● What you will do
Lay out every line of text from the items below as a Markdown table with two columns, Row and Line, numbering the rows in order and leaving out blank lines.
[Input]
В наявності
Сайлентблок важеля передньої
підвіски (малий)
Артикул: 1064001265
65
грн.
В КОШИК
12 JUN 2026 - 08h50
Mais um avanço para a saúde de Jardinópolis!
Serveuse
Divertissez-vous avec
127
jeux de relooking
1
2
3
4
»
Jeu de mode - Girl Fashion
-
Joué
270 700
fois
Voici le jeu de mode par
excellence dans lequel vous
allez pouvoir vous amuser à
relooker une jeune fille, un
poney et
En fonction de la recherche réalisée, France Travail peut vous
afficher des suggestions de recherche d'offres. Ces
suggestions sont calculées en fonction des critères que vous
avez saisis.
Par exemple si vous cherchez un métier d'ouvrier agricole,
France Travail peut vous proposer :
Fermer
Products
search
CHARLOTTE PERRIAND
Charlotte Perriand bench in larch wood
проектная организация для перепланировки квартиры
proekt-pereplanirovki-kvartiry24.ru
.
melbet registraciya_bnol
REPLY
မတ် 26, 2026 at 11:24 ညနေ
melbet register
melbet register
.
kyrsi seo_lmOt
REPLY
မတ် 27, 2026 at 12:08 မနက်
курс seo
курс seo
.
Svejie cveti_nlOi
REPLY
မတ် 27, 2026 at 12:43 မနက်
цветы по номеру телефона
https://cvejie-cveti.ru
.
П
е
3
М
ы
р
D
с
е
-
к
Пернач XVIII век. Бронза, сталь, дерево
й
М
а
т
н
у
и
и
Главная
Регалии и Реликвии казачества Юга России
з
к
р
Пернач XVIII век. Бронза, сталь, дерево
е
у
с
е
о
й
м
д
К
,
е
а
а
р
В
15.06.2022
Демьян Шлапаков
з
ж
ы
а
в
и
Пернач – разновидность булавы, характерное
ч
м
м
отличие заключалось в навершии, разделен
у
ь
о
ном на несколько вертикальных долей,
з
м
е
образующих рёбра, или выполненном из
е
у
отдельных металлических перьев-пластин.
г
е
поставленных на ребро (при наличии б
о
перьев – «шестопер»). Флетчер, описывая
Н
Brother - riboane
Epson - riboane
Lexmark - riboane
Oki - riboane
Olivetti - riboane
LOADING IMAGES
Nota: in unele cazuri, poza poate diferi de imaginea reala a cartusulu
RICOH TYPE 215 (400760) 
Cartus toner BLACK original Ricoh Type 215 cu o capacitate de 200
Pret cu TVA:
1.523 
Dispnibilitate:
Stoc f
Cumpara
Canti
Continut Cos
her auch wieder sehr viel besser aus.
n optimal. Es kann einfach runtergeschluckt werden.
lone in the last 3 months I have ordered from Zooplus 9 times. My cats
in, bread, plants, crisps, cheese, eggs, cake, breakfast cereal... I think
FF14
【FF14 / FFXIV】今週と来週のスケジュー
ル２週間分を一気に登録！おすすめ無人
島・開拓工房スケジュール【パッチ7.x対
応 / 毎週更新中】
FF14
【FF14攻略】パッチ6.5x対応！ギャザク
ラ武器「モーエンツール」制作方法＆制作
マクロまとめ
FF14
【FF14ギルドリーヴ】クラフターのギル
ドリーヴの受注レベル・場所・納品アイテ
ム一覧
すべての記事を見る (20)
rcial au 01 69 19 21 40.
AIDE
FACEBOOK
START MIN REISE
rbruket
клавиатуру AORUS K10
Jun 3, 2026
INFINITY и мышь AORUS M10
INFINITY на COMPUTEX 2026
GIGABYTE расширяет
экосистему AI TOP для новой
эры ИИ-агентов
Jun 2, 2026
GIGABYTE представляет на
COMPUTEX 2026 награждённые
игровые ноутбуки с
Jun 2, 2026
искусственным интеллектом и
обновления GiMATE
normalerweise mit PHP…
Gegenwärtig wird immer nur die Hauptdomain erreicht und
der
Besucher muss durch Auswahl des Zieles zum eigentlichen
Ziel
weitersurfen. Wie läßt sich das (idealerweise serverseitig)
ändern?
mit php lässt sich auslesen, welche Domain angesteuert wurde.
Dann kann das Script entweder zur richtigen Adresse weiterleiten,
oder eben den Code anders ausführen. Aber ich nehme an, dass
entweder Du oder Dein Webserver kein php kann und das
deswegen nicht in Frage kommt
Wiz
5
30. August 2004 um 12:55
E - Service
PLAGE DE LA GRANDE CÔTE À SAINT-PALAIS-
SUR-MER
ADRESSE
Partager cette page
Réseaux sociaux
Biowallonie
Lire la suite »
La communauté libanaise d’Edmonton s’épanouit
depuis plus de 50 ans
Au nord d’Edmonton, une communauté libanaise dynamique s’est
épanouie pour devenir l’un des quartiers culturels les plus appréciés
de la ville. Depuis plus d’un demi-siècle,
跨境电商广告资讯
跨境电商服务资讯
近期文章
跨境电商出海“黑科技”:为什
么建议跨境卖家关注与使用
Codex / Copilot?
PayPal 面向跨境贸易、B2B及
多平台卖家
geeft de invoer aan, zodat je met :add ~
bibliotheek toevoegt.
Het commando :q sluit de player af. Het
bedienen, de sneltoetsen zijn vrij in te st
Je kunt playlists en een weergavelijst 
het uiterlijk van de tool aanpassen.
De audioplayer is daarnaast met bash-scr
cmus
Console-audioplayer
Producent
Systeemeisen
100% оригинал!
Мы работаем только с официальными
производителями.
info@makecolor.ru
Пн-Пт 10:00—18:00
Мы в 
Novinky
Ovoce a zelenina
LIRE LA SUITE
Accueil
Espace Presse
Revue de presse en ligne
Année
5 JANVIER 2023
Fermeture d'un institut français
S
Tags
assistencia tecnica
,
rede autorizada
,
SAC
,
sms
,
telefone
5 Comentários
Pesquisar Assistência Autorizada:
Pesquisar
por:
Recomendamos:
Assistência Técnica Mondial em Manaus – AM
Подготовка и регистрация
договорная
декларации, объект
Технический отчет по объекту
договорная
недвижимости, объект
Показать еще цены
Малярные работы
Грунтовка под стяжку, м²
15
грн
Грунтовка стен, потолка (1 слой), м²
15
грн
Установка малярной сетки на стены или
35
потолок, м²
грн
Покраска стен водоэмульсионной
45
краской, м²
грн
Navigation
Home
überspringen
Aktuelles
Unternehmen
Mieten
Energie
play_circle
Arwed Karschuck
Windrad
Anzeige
[/Input]
● Task result
| Row | Line |
|---|---|
| 1 | В наявності |
| 2 | Сайлентблок важеля передньої |
| 3 | підвіски (малий) |
| 4 | Артикул: 1064001265 |
| 5 | 65 |
| 6 | грн. |
| 7 | В КОШИК |
| 8 | 12 JUN 2026 - 08h50 |
| 9 | Mais um avanço para a saúde de Jardinópolis! |
| 10 | Serveuse |
| 11 | Divertissez-vous avec |
| 12 | 127 |
| 13 | jeux de relooking |
| 14 | 1 |
| 15 | 2 |
| 16 | 3 |
| 17 | 4 |
| 18 | » |
| 19 | Jeu de mode - Girl Fashion |
| 20 | - |
| 21 | Joué |
| 22 | 270 700 |
| 23 | fois |
| 24 | Voici le jeu de mode par |
| 25 | excellence dans lequel vous |
| 26 | allez pouvoir vous amuser à |
| 27 | relooker une jeune fille, un |
| 28 | poney et |
| 29 | En fonction de la recherche réalisée, France Travail peut vous |
| 30 | afficher des suggestions de recherche d'offres. Ces |
| 31 | suggestions sont calculées en fonction des critères que vous |
| 32 | avez saisis. |
| 33 | Par exemple si vous cherchez un métier d'ouvrier agricole, |
| 34 | France Travail peut vous proposer : |
| 35 | Fermer |
| 36 | Products |
| 37 | search |
| 38 | CHARLOTTE PERRIAND |
| 39 | Charlotte Perriand bench in larch wood |
| 40 | проектная организация для перепланировки квартиры |
| 41 | proekt-pereplanirovki-kvartiry24.ru |
| 42 | . |
| 43 | melbet registraciya_bnol |
| 44 | REPLY |
| 45 | မတ် 26, 2026 at 11:24 ညနေ |
| 46 | melbet register |
| 47 | melbet register |
| 48 | . |
| 49 | kyrsi seo_lmOt |
| 50 | REPLY |
| 51 | မတ် 27, 2026 at 12:08 မနက် |
| 52 | курс seo |
| 53 | курс seo |
| 54 | . |
| 55 | Svejie cveti_nlOi |
| 56 | REPLY |
| 57 | မတ် 27, 2026 at 12:43 မနက် |
| 58 | цветы по номеру телефона |
| 59 | https://cvejie-cveti.ru |
| 60 | . |
| 61 | П |
| 62 | е |
| 63 | 3 |
| 64 | М |
| 65 | ы |
| 66 | р |
| 67 | D |
| 68 | с |
| 69 | е |
| 70 | - |
| 71 | к |
| 72 | Пернач XVIII век. Бронза, сталь, дерево |
| 73 | й |
| 74 | М |
| 75 | а |
| 76 | т |
| 77 | н |
| 78 | у |
| 79 | и |
| 80 | и |
| 81 | Главная |
| 82 | Регалии и Реликвии казачества Юга России |
| 83 | з |
| 84 | к |
| 85 | р |
| 86 | Пернач XVIII век. Бронза, сталь, дерево |
| 87 | е |
| 88 | у |
| 89 | с |
| 90 | е |
| 91 | о |
| 92 | й |
| 93 | м |
| 94 | д |
| 95 | К |
| 96 | , |
| 97 | е |
| 98 | а |
| 99 | а |
| 100 | р |
| 101 | В |
| 102 | 15.06.2022 |
| 103 | Демьян Шлапаков |
| 104 | з |
| 105 | ж |
| 106 | ы |
| 107 | а |
| 108 | в |
| 109 | и |
| 110 | Пернач – разновидность булавы, характерное |
| 111 | ч |
| 112 | м |
| 113 | м |
| 114 | отличие заключалось в навершии, разделен |
| 115 | у |
| 116 | ь |
| 117 | о |
| 118 | ном на несколько вертикальных долей, |
| 119 | з |
| 120 | м |
| 121 | е |
| 122 | образующих рёбра, или выполненном из |
| 123 | е |
| 124 | у |
| 125 | отдельных металлических перьев-пластин. |
| 126 | г |
| 127 | е |
| 128 | поставленных на ребро (при наличии б |
| 129 | о |
| 130 | перьев – «шестопер»). Флетчер, описывая |
| 131 | Н |
| 132 | Brother - riboane |
| 133 | Epson - riboane |
| 134 | Lexmark - riboane |
| 135 | Oki - riboane |
| 136 | Olivetti - riboane |
| 137 | LOADING IMAGES |
| 138 | Nota: in unele cazuri, poza poate diferi de imaginea reala a cartusulu |
| 139 | RICOH TYPE 215 (400760)  |
| 140 | Cartus toner BLACK original Ricoh Type 215 cu o capacitate de 200 |
| 141 | Pret cu TVA: |
| 142 | 1.523  |
| 143 | Dispnibilitate: |
| 144 | Stoc f |
| 145 | Cumpara |
| 146 | Canti |
| 147 | Continut Cos |
| 148 | her auch wieder sehr viel besser aus. |
| 149 | n optimal. Es kann einfach runtergeschluckt werden. |
| 150 | lone in the last 3 months I have ordered from Zooplus 9 times. My cats |
| 151 | in, bread, plants, crisps, cheese, eggs, cake, breakfast cereal... I think |
| 152 | FF14 |
| 153 | 【FF14 / FFXIV】今週と来週のスケジュー |
| 154 | ル２週間分を一気に登録！おすすめ無人 |
| 155 | 島・開拓工房スケジュール【パッチ7.x対 |
| 156 | 応 / 毎週更新中】 |
| 157 | FF14 |
| 158 | 【FF14攻略】パッチ6.5x対応！ギャザク |
| 159 | ラ武器「モーエンツール」制作方法＆制作 |
| 160 | マクロまとめ |
| 161 | FF14 |
| 162 | 【FF14ギルドリーヴ】クラフターのギル |
| 163 | ドリーヴの受注レベル・場所・納品アイテ |
| 164 | ム一覧 |
| 165 | すべての記事を見る (20) |
| 166 | rcial au 01 69 19 21 40. |
| 167 | AIDE |
| 168 | FACEBOOK |
| 169 | START MIN REISE |
| 170 | rbruket |
| 171 | клавиатуру AORUS K10 |
| 172 | Jun 3, 2026 |
| 173 | INFINITY и мышь AORUS M10 |
| 174 | INFINITY на COMPUTEX 2026 |
| 175 | GIGABYTE расширяет |
| 176 | экосистему AI TOP для новой |
| 177 | эры ИИ-агентов |
| 178 | Jun 2, 2026 |
| 179 | GIGABYTE представляет на |
| 180 | COMPUTEX 2026 награждённые |
| 181 | игровые ноутбуки с |
| 182 | Jun 2, 2026 |
| 183 | искусственным интеллектом и |
| 184 | обновления GiMATE |
| 185 | normalerweise mit PHP… |
| 186 | Gegenwärtig wird immer nur die Hauptdomain erreicht und |
| 187 | der |
| 188 | Besucher muss durch Auswahl des Zieles zum eigentlichen |
| 189 | Ziel |
| 190 | weitersurfen. Wie läßt sich das (idealerweise serverseitig) |
| 191 | ändern? |
| 192 | mit php lässt sich auslesen, welche Domain angesteuert wurde. |
| 193 | Dann kann das Script entweder zur richtigen Adresse weiterleiten, |
| 194 | oder eben den Code anders ausführen. Aber ich nehme an, dass |
| 195 | entweder Du oder Dein Webserver kein php kann und das |
| 196 | deswegen nicht in Frage kommt |
| 197 | Wiz |
| 198 | 5 |
| 199 | 30. August 2004 um 12:55 |
| 200 | E - Service |
| 201 | PLAGE DE LA GRANDE CÔTE À SAINT-PALAIS- |
| 202 | SUR-MER |
| 203 | ADRESSE |
| 204 | Partager cette page |
| 205 | Réseaux sociaux |
| 206 | Biowallonie |
| 207 | Lire la suite » |
| 208 | La communauté libanaise d’Edmonton s’épanouit |
| 209 | depuis plus de 50 ans |
| 210 | Au nord d’Edmonton, une communauté libanaise dynamique s’est |
| 211 | épanouie pour devenir l’un des quartiers culturels les plus appréciés |
| 212 | de la ville. Depuis plus d’un demi-siècle, |
| 213 | 跨境电商广告资讯 |
| 214 | 跨境电商服务资讯 |
| 215 | 近期文章 |
| 216 | 跨境电商出海“黑科技”:为什 |
| 217 | 么建议跨境卖家关注与使用 |
| 218 | Codex / Copilot? |
| 219 | PayPal 面向跨境贸易、B2B及 |
| 220 | 多平台卖家 |
| 221 | geeft de invoer aan, zodat je met :add ~ |
| 222 | bibliotheek toevoegt. |
| 223 | Het commando :q sluit de player af. Het |
| 224 | bedienen, de sneltoetsen zijn vrij in te st |
| 225 | Je kunt playlists en een weergavelijst  |
| 226 | het uiterlijk van de tool aanpassen. |
| 227 | De audioplayer is daarnaast met bash-scr |
| 228 | cmus |
| 229 | Console-audioplayer |
| 230 | Producent |
| 231 | Systeemeisen |
| 232 | 100% оригинал! |
| 233 | Мы работаем только с официальными |
| 234 | производителями. |
| 235 | info@makecolor.ru |
| 236 | Пн-Пт 10:00—18:00 |
| 237 | Мы в  |
| 238 | Novinky |
| 239 | Ovoce a zelenina |
| 240 | LIRE LA SUITE |
| 241 | Accueil |
| 242 | Espace Presse |
| 243 | Revue de presse en ligne |
| 244 | Année |
| 245 | 5 JANVIER 2023 |
| 246 | Fermeture d'un institut français |
| 247 | S |
| 248 | Tags |
| 249 | assistencia tecnica |
| 250 | , |
| 251 | rede autorizada |
| 252 | , |
| 253 | SAC |
| 254 | , |
| 255 | sms |
| 256 | , |
| 257 | telefone |
| 258 | 5 Comentários |
| 259 | Pesquisar Assistência Autorizada: |
| 260 | Pesquisar |
| 261 | por: |
| 262 | Recomendamos: |
| 263 | Assistência Técnica Mondial em Manaus – AM |
| 264 | Подготовка и регистрация |
| 265 | договорная |
| 266 | декларации, объект |
| 267 | Технический отчет по объекту |
| 268 | договорная |
| 269 | недвижимости, объект |
| 270 | Показать еще цены |
| 271 | Малярные работы |
| 272 | Грунтовка под стяжку, м² |
| 273 | 15 |
| 274 | грн |
| 275 | Грунтовка стен, потолка (1 слой), м² |
| 276 | 15 |
| 277 | грн |
| 278 | Установка малярной сетки на стены или |
| 279 | 35 |
| 280 | потолок, м² |
| 281 | грн |
| 282 | Покраска стен водоэмульсионной |
| 283 | 45 |
| 284 | краской, м² |
| 285 | грн |
| 286 | Navigation |
| 287 | Home |
| 288 | überspringen |
| 289 | Aktuelles |
| 290 | Unternehmen |
| 291 | Mieten |
| 292 | Energie |
| 293 | play_circle |
| 294 | Arwed Karschuck |
| 295 | Windrad |
| 296 | Anzeige |